# WHAT THE TASK REQUIRES
Reproduce the text of the material below word for word and line for line, leaving out the pictures.

# SUPPLIED ENTRIES
══════════════════════════════

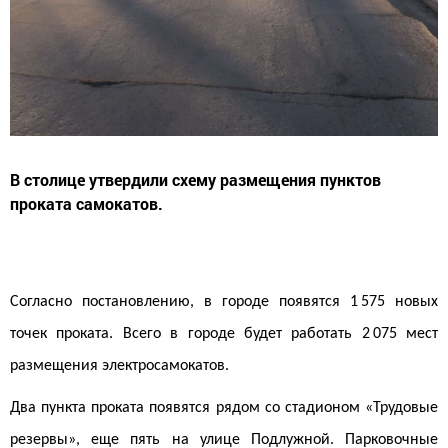
В столице утвердили схему размещения пунктов
проката самокатов.
Согласно постановлению, в городе появятся 1 575 новых
точек проката. Всего в городе будет работать 2 075 мест
размещения электросамокатов.
Два пункта проката появятся рядом со стадионом «Трудовые
резервы», еще пять на улице Подлужной. Парковочные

══════════════════════════════

# RESPONSE BELOW
В столице утвердили схему размещения пунктов
проката самокатов.
Согласно постановлению, в городе появятся 1 575 новых
точек проката. Всего в городе будет работать 2 075 мест
размещения электросамокатов.
Два пункта проката появятся рядом со стадионом «Трудовые
резервы», еще пять на улице Подлужной. Парковочные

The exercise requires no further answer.